せっかくなので無駄に広角フードも買ってしまった。フード効果は極端に落ちるが、装着した時はこっちのがかっこよい。
この水平型は買ったけどまだ届いていない。
おまけで、レンズキャップ。
フォクトレンダーの46mmレンズキャップは現時点で終売しているので、ニコンのレンズキャップを使っている。キャップはわりかし落とすので。
と言うところで、描写感や使い勝手のレビュー。
今回は、今まで手持ちしていたほぼ同じスペックの7artisans 35mm F1.2と、おまけでsmc PENTAX-FA 31mmF1.8AL Limitedとの違いも一部書いておく。
まず、周辺減光について。jpg撮って出しだと周辺減光がわずかにある感じだけど、RAWをAdobe CAMERA RAWでストレート現像してPhotoshopで保存するとはっきりと周辺減光がある。カメラ内の電子補正がよく効かせてあるのだなあと分かる例だ。
COSINA Voigtlander NOKTON 35mm F1.2 X-mount F1.2
jpg撮ってだし。周辺減光はわずかにあるがあまり気にならない。が…
COSINA Voigtlander NOKTON 35mm F1.2 X-mount Adobe CAMEREA RAW F1.2
これがAdobe CAMEREA RAWで現像するとこうなる。Adobe CAMEREA RAWってレンズプロファイル自動適用で周辺減光など撮ってだしと同じように補正されるものだとばかり思っていたが、このレンズにはまだ対応していないのだろうか…。
COSINA Voigtlander NOKTON 35mm F1.2 X-mount Adobe CAMEREA RAW F1.4
COSINA Voigtlander NOKTON 35mm F1.2 X-mount Adobe CAMEREA RAW F2
減光範囲は四隅にかなり追いやられるが相変わらず周辺減光はしっかりわかる。
COSINA Voigtlander NOKTON 35mm F1.2 X-mount Adobe CAMEREA RAW F2.8
COSINA Voigtlander NOKTON 35mm F1.2 X-mount Adobe CAMEREA RAW F4
完全に周辺減光が消えたわけではないがここまで行けば気にならないだろう。
次に、近接時の描写について。
COSINA Voigtlander NOKTON 35mm F1.2 X-mount F1.2
ssが妙に遅いのはCPLフィルターつけてたことを忘れてたから。
COSINA Voigtlander NOKTON 35mm F1.2 X-mount F2.8
ラーメンの具材では必ずしもピント位置がよく撮れていないので、丼の縁の描写なども参考にしてほしい。F1.2では、ピント面の乗りはCOSINA Voigtlander NOKTON 35mm F1.2 X-mountに若干軍配が上がる。ボケの素性の良さは甲乙つけがたい。いっそのこと開放は7artisans 35mm F1.2の方が画面全体の緩さ、ボケの感じでは相性が取れていていいくらいかもしれない。F2.8ではCOSINA Voigtlander NOKTON 35mm F1.2 X-mountの方がかなり引き締まる(と言うか、7artisans 35mm F1.2の方は絞り指標をF2.8にしたはずだが明らかにF2.8よりは開いたボケ具合だ。この辺は7artisans 35mm F1.2は大雑把だろう)。
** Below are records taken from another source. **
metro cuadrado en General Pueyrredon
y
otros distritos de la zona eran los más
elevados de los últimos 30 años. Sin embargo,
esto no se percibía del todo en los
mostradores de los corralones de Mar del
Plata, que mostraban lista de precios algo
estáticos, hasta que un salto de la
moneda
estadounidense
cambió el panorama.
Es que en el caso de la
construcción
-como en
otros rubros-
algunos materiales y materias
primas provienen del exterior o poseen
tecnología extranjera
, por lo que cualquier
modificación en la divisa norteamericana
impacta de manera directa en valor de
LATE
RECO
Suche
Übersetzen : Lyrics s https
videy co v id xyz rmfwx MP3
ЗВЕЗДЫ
smc PENTAX-FA 31mmF1.8AL Limited F1.8
おまけでsmc PENTAX-FA 31mmF1.8AL Limitedも。間違えて焦点距離設定35mmのまま撮影してしまった。このレンズ、ペンタの一眼レフに載せるとこの焦点距離明るさの割にコンパクトなのだが、さすがにフジに装着するとマウントアダプタの重さやら本来フルサイズ用でAPS-Cサイズ専用ではないのでかなり大きく重くなる。
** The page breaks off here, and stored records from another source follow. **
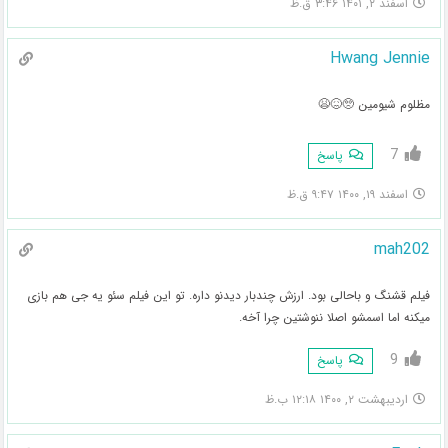
اسفند ۲, ۱۴۰۱ ۳:۴۶ ق.ظ
Hwang Jennie
مظلوم شیومین 🥺😖😫
7
پاسخ
اسفند ۱۹, ۱۴۰۰ ۹:۴۷ ق.ظ
mah202
فیلم قشنگ و باحالی بود. ارزش چندبار دیدنو داره. تو این فیلم سئو یه جی هم بازی
میکنه اما اسمشو اصلا ننوشتین چرا آخه.
9
پاسخ
اردیبهشت ۲, ۱۴۰۰ ۱۲:۱۸ ب.ظ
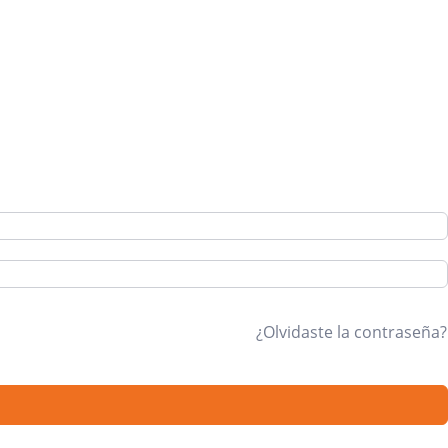
¿Olvidaste la contraseña?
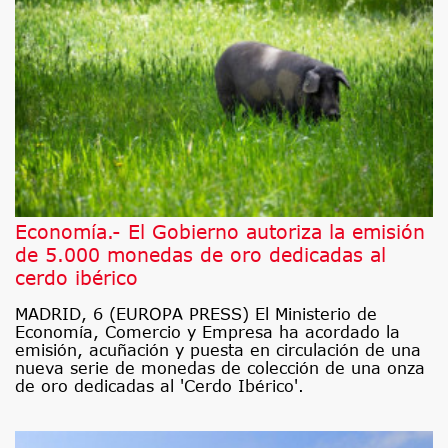
Economía.- El Gobierno autoriza la emisión
de 5.000 monedas de oro dedicadas al
cerdo ibérico
MADRID, 6 (EUROPA PRESS) El Ministerio de
Economía, Comercio y Empresa ha acordado la
emisión, acuñación y puesta en circulación de una
nueva serie de monedas de colección de una onza
de oro dedicadas al 'Cerdo Ibérico'.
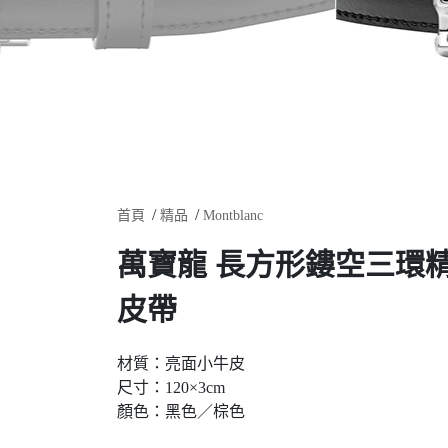
首頁
精品
Montblanc
萬寶龍 長方形鏤空三環精鋼
皮帶
材質：亮面小牛皮
尺寸：120×3cm
顏色：黑色／棕色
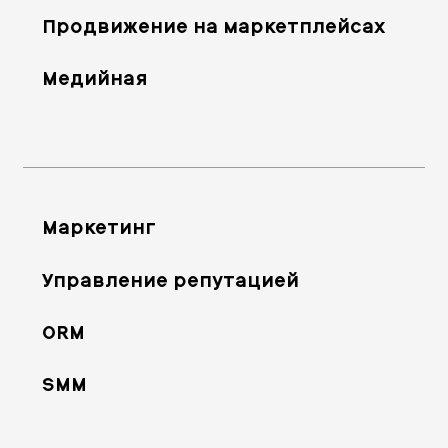
Продвижение на маркетплейсах
Медийная
Маркетинг
Управление репутацией
ORM
SMM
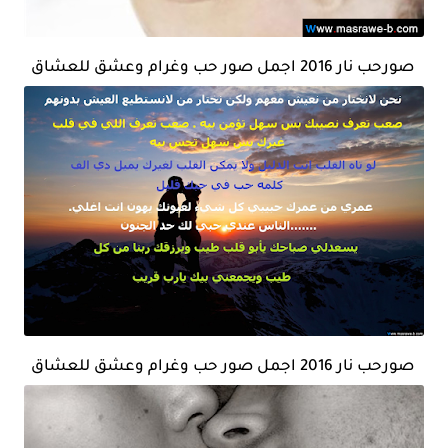
صورحب نار 2016 اجمل صور حب وغرام وعشق للعشاق
صورحب نار 2016 اجمل صور حب وغرام وعشق للعشاق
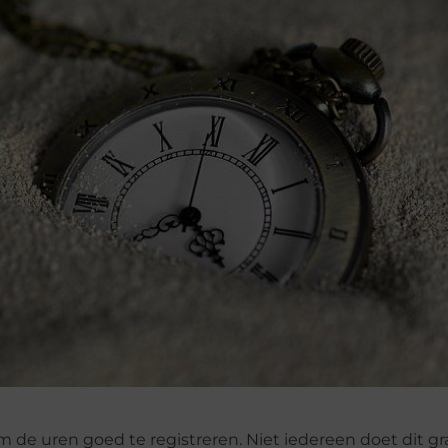
om de uren goed te registreren. Niet iedereen doet dit gr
しかし描写は恐ろしく素晴らしい。ボディ内でレンズ内の補正なんか何もいらないレベルで優秀。ついでに言うと、フルサイズ用のレンズなので上記2本のレンズと比べると周辺光量の豊かさも全然違う。
これでこのレンズはF4ぐらいまで絞るとカリカリの描写になるので、これはこれで優秀なレンズ。早くPENTAX K-3 mkIII買って使いまくりたいなあ。
次に、中景の描写。
COSINA Voigtlander NOKTON 35mm F1.2 X-mount F1.2
被写体位置まで2mぐらい。開放でもわりかしよく解像していると思う。
COSINA Voigtlander NOKTON 35mm F1.2 X-mount F5.6
ここまで絞れば解像も文句なしだが、F1.2の浮き出てくるような立体感の方が面白いか?
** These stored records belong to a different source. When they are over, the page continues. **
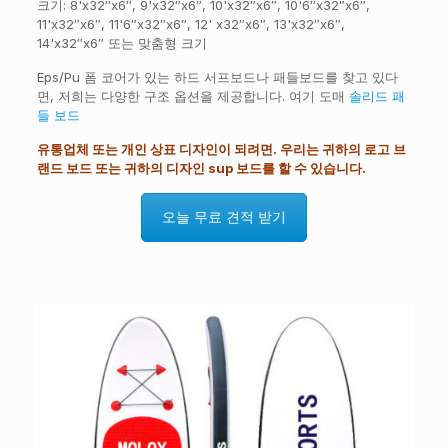
크기: 8'x32″x6″, 9'x32″x6″, 10'x32″x6″, 10'6″x32″x6″,
11'x32″x6″, 11'6″x32″x6″, 12' x32″x6″, 13'x32″x6″,
14'x32″x6″ 또는 맞춤형 크기
Eps/Pu 폼 코어가 있는 하드 서프보드나 패들보드를 찾고 있다
면, 저희는 다양한 구조 옵션을 제공합니다. 여기 도매
솔리드 패
들 보드
유통업체 또는 개인 상표 디자인이 되려면. 우리는 귀하의 로고 브
랜드 보드 또는 귀하의 디자인 sup 보드를 할 수 있습니다.
오늘 무료 견적 받기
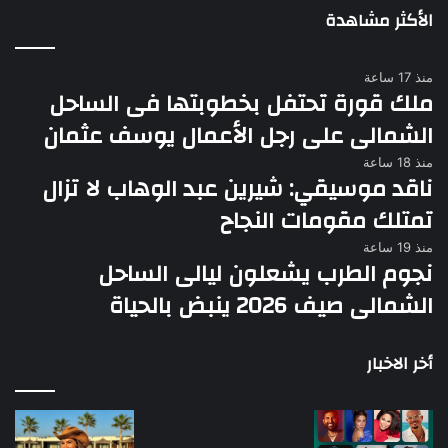
الأكثر مشاهدة
منذ 17 ساعة
ملك قورة تحتفل بخطوبتها فى الساحل
الشمالى على رجل الأعمال يوسف عثمان
منذ 18 ساعة
ناقد موسيقي: شيرين عبد الوهاب لا تزال
تمتلك مقومات النجاح
منذ 19 ساعة
نجوم الطرب يشعلون ليالى الساحل
الشمالى صيف 2026 ينبض بالحياة
أخر الاخبار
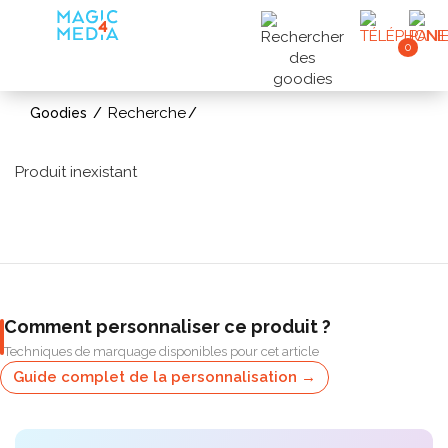
0
Recherche
Goodies
Produit inexistant
Comment personnaliser ce produit ?
Techniques de marquage disponibles pour cet article
Guide complet de la personnalisation →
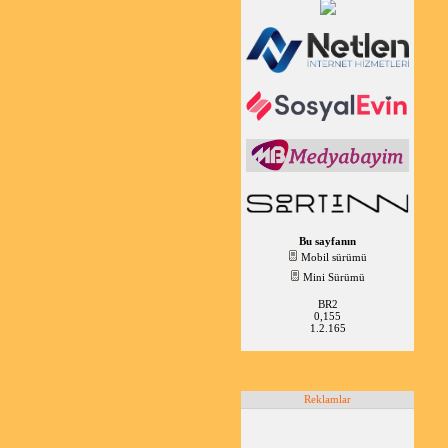
Bu sayfanın
Mobil sürümü
Mini Sürümü
BR2
0,155
1.2.165
Reklamlar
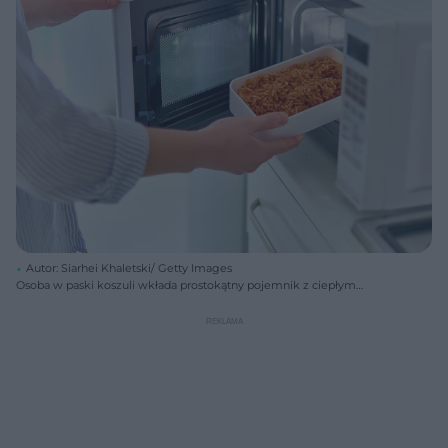
Autor: Siarhei Khaletski/ Getty Images
Osoba w paski koszuli wkłada prostokątny pojemnik z ciepłym
posiłkiem do mikrofalówki, co symbolizuje bezpieczne i szybkie
podgrzewanie jedzenia. Ten obraz ilustruje temat bezpiecznego
korzystania z mikrofalówek, o czym więcej można przeczytać na
portalu Poradnik Zdrowie.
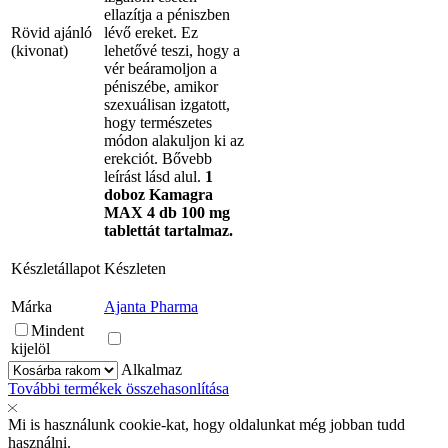
ellazítja a péniszben
Rövid ajánló
lévő ereket. Ez
(kivonat)
lehetővé teszi, hogy a
vér beáramoljon a
péniszébe, amikor
szexuálisan izgatott,
hogy természetes
módon alakuljon ki az
erekciót. Bővebb
leírást lásd alul.
1
doboz Kamagra
MAX 4 db 100 mg
tablettát tartalmaz.
Készletállapot
Készleten
Márka
Ajanta Pharma
Mindent
kijelöl
Alkalmaz
További termékek összehasonlítása
Mi is használunk cookie-kat, hogy oldalunkat még jobban tudd
használni.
まあまあ遠景の描写。7artisans 35mm F1.2と比較。
COSINA Voigtlander NOKTON 35mm F1.2 X-mount F1.2
COSINA Voigtlander NOKTON 35mm F1.2 X-mount F5.6
被写体まで10mぐらい離れてるかな。7artisans 35mm F1.2は開放で盛大にゴーストが。F4でもゴーストは消えず、F5.6でやっと目立たなくなった。この辺はハレ切りやフードである程度対策は出来るとは思うが。あるいはゴーストが出やすい方が面白い写真を作れるととらえるか。一方でCOSINA Voigtlander NOKTON 35mm F1.2 X-mountはピントの山を探すのが大変。この写真でも若干ピントを外している感じがする。F5.6まで絞ると、周辺部までCOSINA Voigtlander NOKTON 35mm F1.2 X-mountの方が安定しているようだ。7artisans 35mm F1.2はF5.6でも周辺部が若干流れる。
その他、自由作例。
COSINA Voigtlander NOKTON 35mm F1.2 X-mount F1.2
FSクラシッククローム+グレインエフェクトがあるはずなので描写のサンプルにはならないけど、ドピーカンの晴れと言うコンディションなのでこれでss1/32000(ISO200)。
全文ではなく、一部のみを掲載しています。